→ Die Aufgabe
Bitte wiederhole alles vom Anfang des Materials bis hinunter zur Zeile mit „contemporánea, rap y“ wortgetreu, beide Enden eingeschlossen.

→ Bereitgestelltes Material
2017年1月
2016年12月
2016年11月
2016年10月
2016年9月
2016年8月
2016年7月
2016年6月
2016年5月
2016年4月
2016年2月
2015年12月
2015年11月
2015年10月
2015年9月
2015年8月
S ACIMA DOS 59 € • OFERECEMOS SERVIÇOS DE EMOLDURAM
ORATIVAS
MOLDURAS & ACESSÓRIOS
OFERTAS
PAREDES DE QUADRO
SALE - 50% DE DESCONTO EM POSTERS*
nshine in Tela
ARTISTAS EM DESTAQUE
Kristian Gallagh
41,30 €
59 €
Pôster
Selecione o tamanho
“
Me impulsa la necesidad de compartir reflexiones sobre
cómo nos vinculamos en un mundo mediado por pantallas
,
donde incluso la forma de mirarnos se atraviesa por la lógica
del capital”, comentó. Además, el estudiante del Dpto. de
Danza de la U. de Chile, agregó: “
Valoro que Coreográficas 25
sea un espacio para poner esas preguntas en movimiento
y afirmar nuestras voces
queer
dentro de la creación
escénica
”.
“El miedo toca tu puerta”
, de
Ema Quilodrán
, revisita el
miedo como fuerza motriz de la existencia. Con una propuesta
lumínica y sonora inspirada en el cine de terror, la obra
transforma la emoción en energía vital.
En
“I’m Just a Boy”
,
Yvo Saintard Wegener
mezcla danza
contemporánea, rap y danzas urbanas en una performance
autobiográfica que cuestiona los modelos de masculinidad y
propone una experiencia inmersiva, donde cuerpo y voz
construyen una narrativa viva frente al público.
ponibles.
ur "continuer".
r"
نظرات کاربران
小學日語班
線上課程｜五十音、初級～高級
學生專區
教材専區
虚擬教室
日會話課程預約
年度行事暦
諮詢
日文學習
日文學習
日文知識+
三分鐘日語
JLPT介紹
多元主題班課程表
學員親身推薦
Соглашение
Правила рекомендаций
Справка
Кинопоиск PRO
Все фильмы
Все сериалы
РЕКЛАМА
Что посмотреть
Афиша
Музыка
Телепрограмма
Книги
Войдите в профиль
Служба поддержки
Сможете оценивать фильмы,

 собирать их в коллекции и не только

→ Antwortbereich
2017年1月
2016年12月
2016年11月
2016年10月
2016年9月
2016年8月
2016年7月
2016年6月
2016年5月
2016年4月
2016年2月
2015年12月
2015年11月
2015年10月
2015年9月
2015年8月
S ACIMA DOS 59 € • OFERECEMOS SERVIÇOS DE EMOLDURAM
ORATIVAS
MOLDURAS & ACESSÓRIOS
OFERTAS
PAREDES DE QUADRO
SALE - 50% DE DESCONTO EM POSTERS*
nshine in Tela
ARTISTAS EM DESTAQUE
Kristian Gallagh
41,30 €
59 €
Pôster
Selecione o tamanho
“
Me impulsa la necesidad de compartir reflexiones sobre
cómo nos vinculamos en un mundo mediado por pantallas
,
donde incluso la forma de mirarnos se atraviesa por la lógica
del capital”, comentó. Además, el estudiante del Dpto. de
Danza de la U. de Chile, agregó: “
Valoro que Coreográficas 25
sea un espacio para poner esas preguntas en movimiento
y afirmar nuestras voces
queer
dentro de la creación
escénica
”.
“El miedo toca tu puerta”
, de
Ema Quilodrán
, revisita el
miedo como fuerza motriz de la existencia. Con una propuesta
lumínica y sonora inspirada en el cine de terror, la obra
transforma la emoción en energía vital.
En
“I’m Just a Boy”
,
Yvo Saintard Wegener
mezcla danza
contemporánea, rap y danzas urbanas en una performance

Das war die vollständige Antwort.